Bugatti le motoriste

Un moteur à soupapes multiples comporte généralement trois, quatre ou cinq soupapes par cylindre pour obtenir un rendement amélioré. Tout moteur à combustion interne à quatre temps a besoin d’au moins deux soupapes par cylindre : une pour l’admission d’air et souvent de carburant, et une autre pour l’échappement des gaz de combustion.

L’ajout d’un plus grand nombre de soupapes augmente la surface des soupapes et améliore le débit des gaz d’admission et d’échappement, améliorant ainsi la combustion, l’efficacité volumétrique et la puissance de sortie.

La géométrie à soupapes multiples permet à la bougie d’être idéalement placée dans la chambre de combustion pour une propagation optimale de la flamme. Les moteurs à soupapes multiples ont tendance à avoir des soupapes plus petites qui ont une masse en va-et-vient plus faible, ce qui peut réduire l’usure de chaque piston et permettre plus de puissance à un régime plus élevé sans risque.

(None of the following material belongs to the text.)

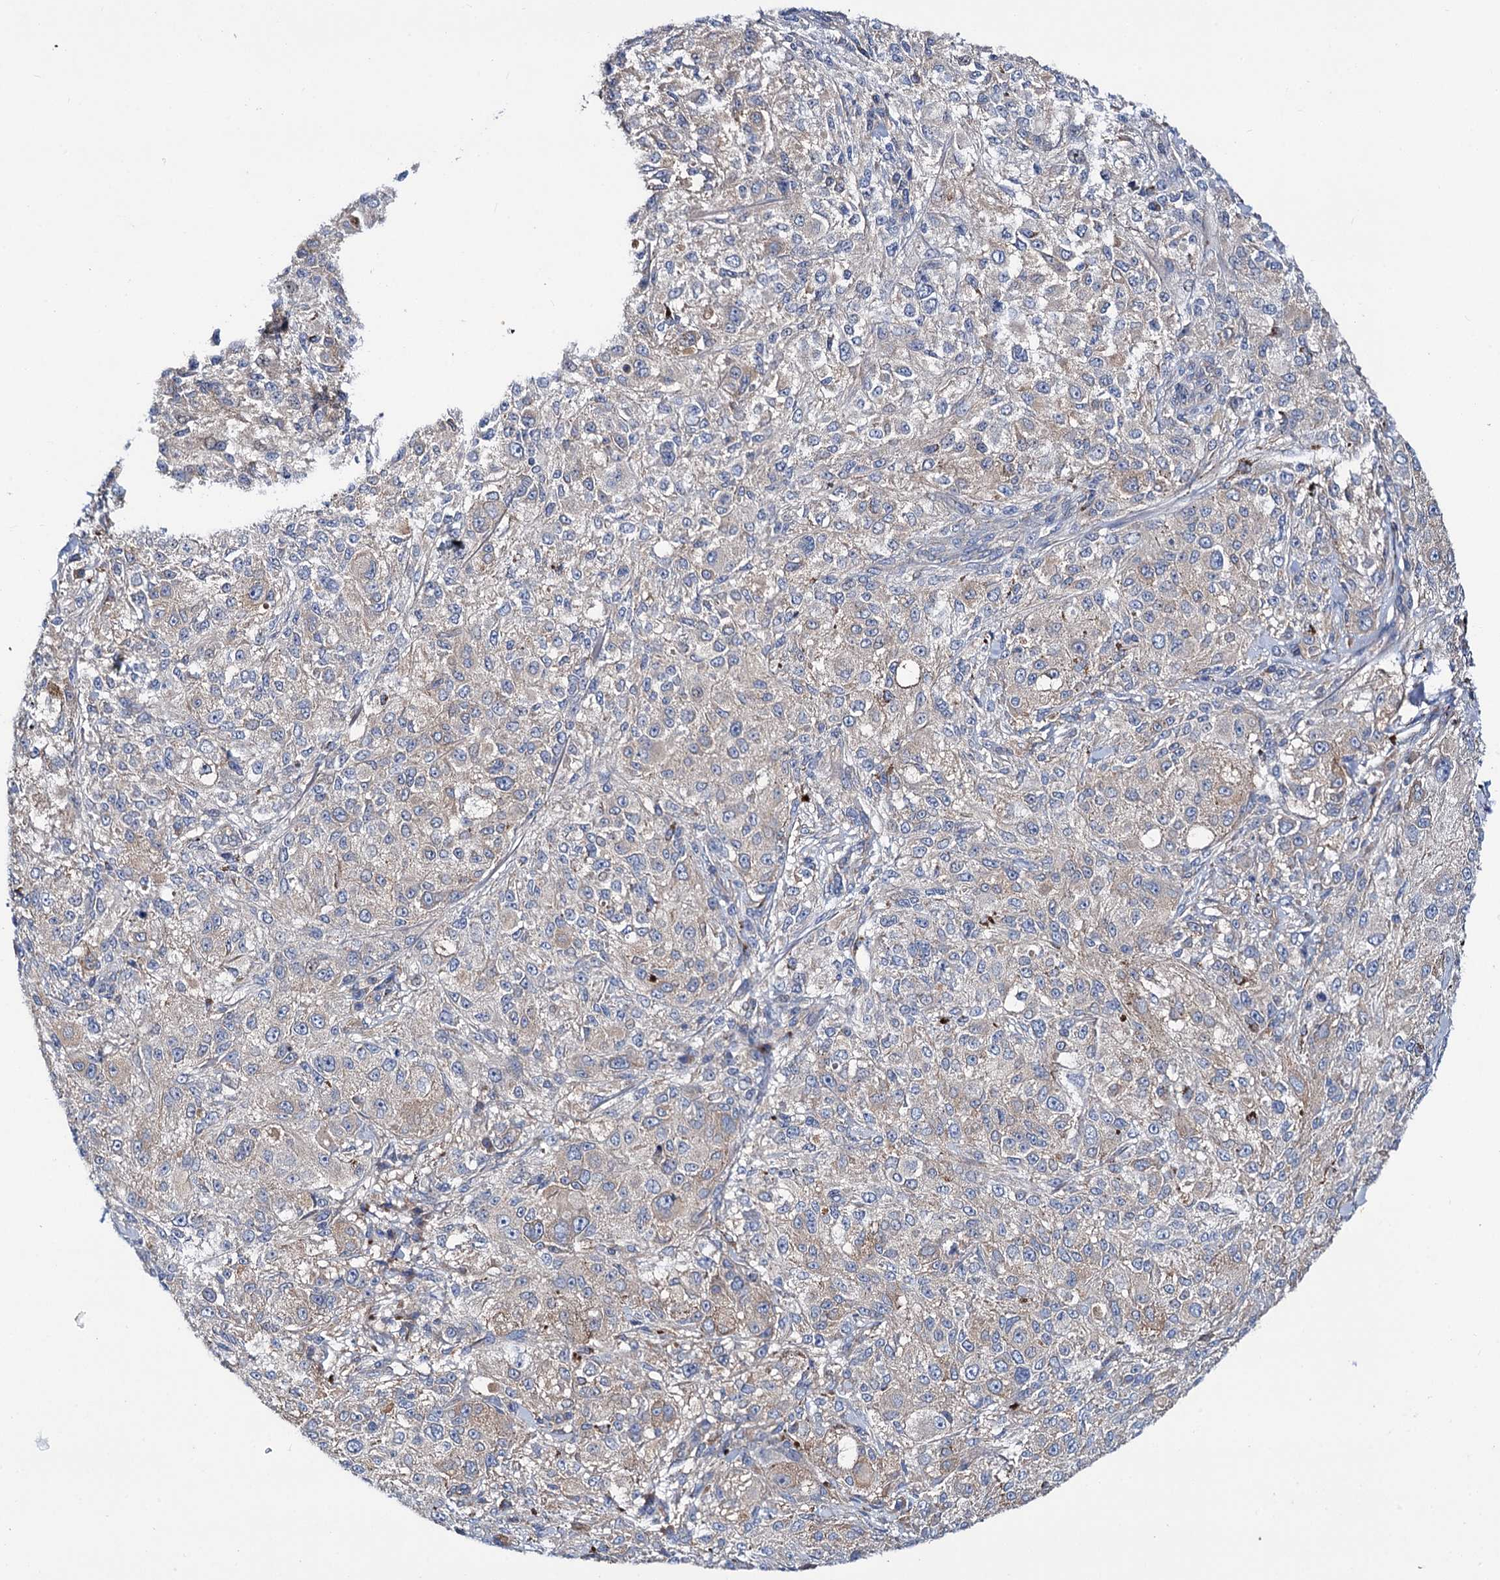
{"staining": {"intensity": "negative", "quantity": "none", "location": "none"}, "tissue": "melanoma", "cell_type": "Tumor cells", "image_type": "cancer", "snomed": [{"axis": "morphology", "description": "Necrosis, NOS"}, {"axis": "morphology", "description": "Malignant melanoma, NOS"}, {"axis": "topography", "description": "Skin"}], "caption": "Malignant melanoma was stained to show a protein in brown. There is no significant expression in tumor cells.", "gene": "TRIM55", "patient": {"sex": "female", "age": 87}}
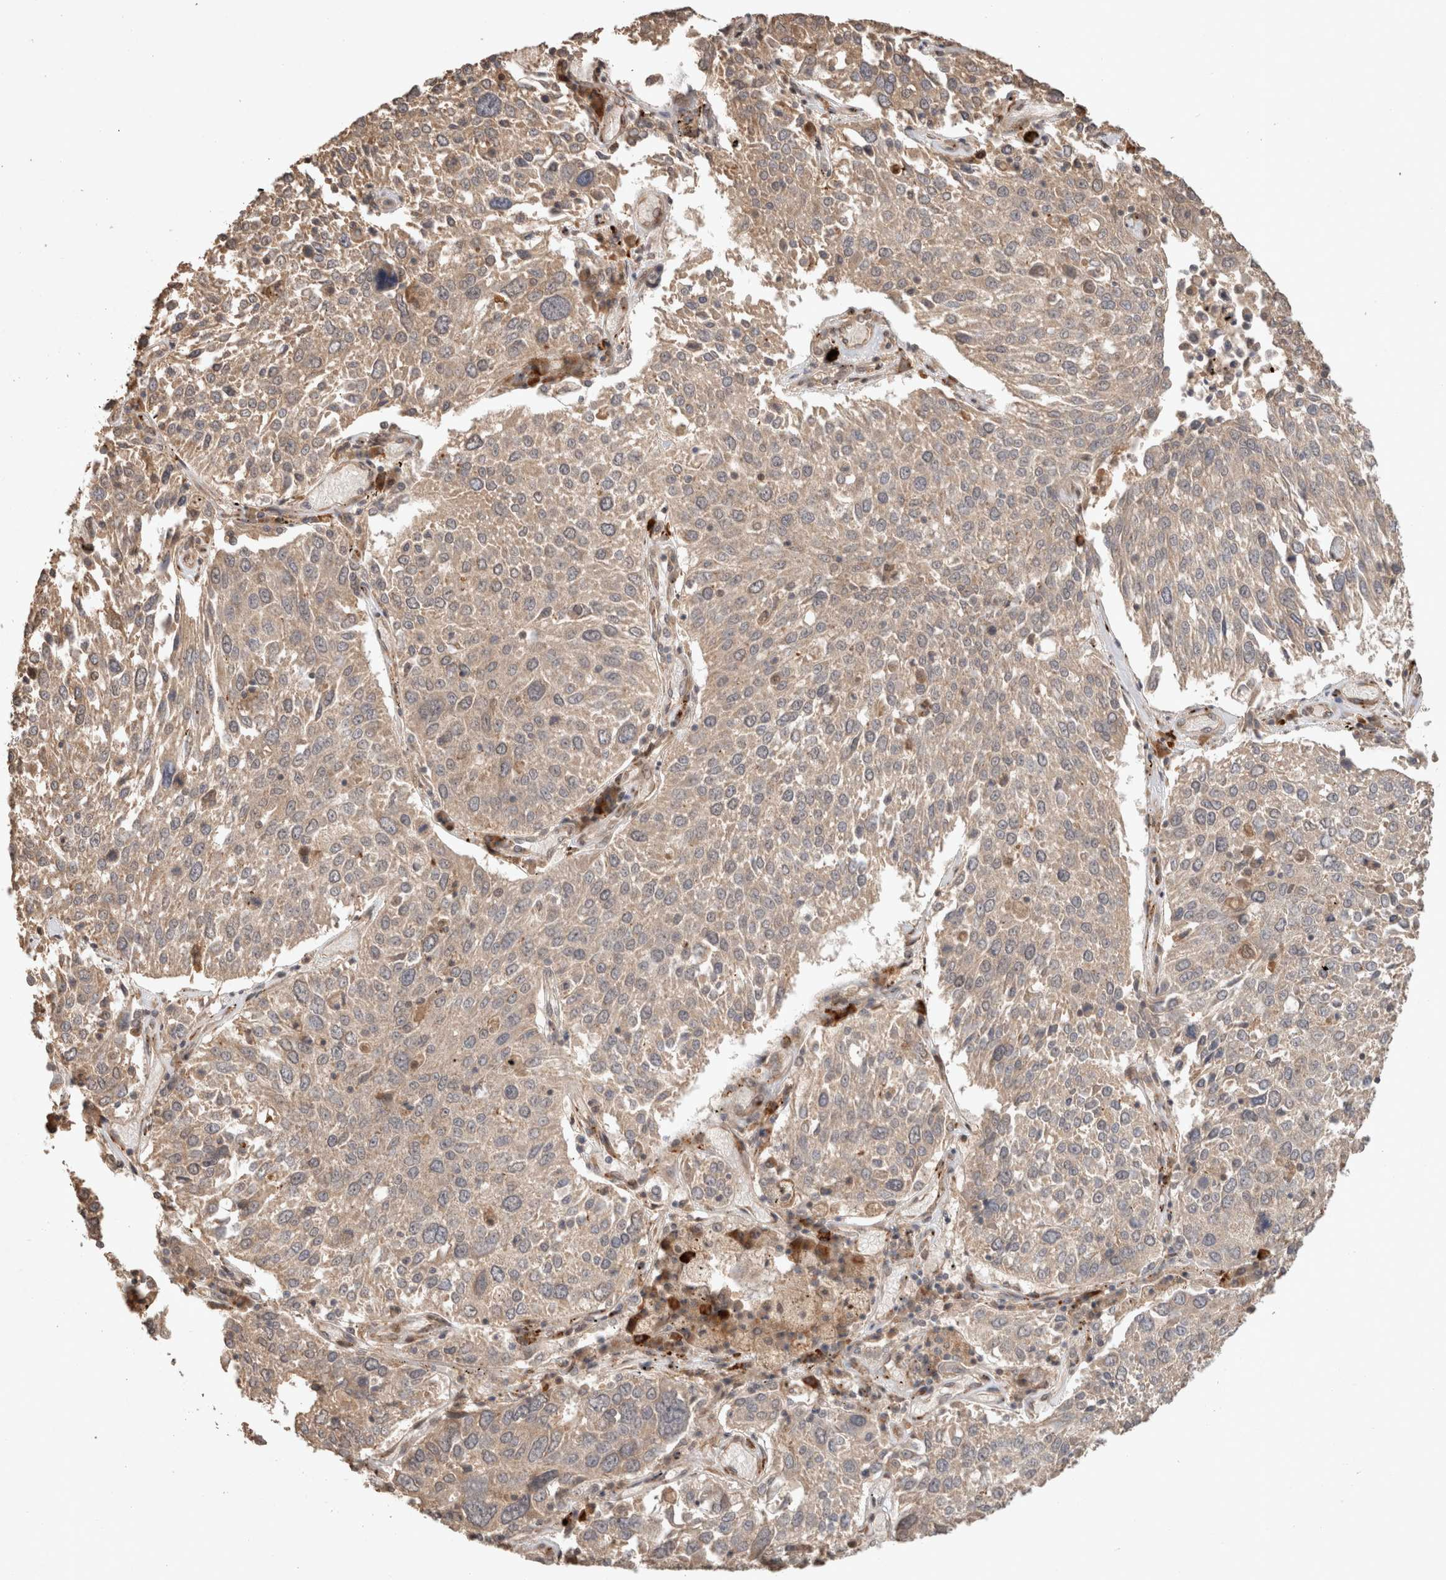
{"staining": {"intensity": "weak", "quantity": ">75%", "location": "cytoplasmic/membranous"}, "tissue": "lung cancer", "cell_type": "Tumor cells", "image_type": "cancer", "snomed": [{"axis": "morphology", "description": "Squamous cell carcinoma, NOS"}, {"axis": "topography", "description": "Lung"}], "caption": "Lung squamous cell carcinoma stained for a protein (brown) exhibits weak cytoplasmic/membranous positive positivity in about >75% of tumor cells.", "gene": "HROB", "patient": {"sex": "male", "age": 65}}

Dès 1914, Bugatti avait déjà développé un moteur 1,5 litre, type à soupapes en tête (OverHead Valve), quatre cylindres, à quatre soupapes par cylindre, mais ne l’utilisa qu’après.

Lors du « Voiturettes Grand Prix » du Mans 1920, le pilote Ernest Friderich a terminé premier d’une Bugatti Type 13 avec le moteur 16 soupapes, à 91,96 km/h en moyenne. En 1921, Bugatti Automobiles remporta les quatre premières places à Brescia, avec encore plus de succès.

Bugatti Brescia

En l’honneur de cette victoire mémorable, toutes les Bugatti à 16 soupapes ont été baptisées Brescia. De 1920 à 1926, environ 2000 véhicules ont été construits.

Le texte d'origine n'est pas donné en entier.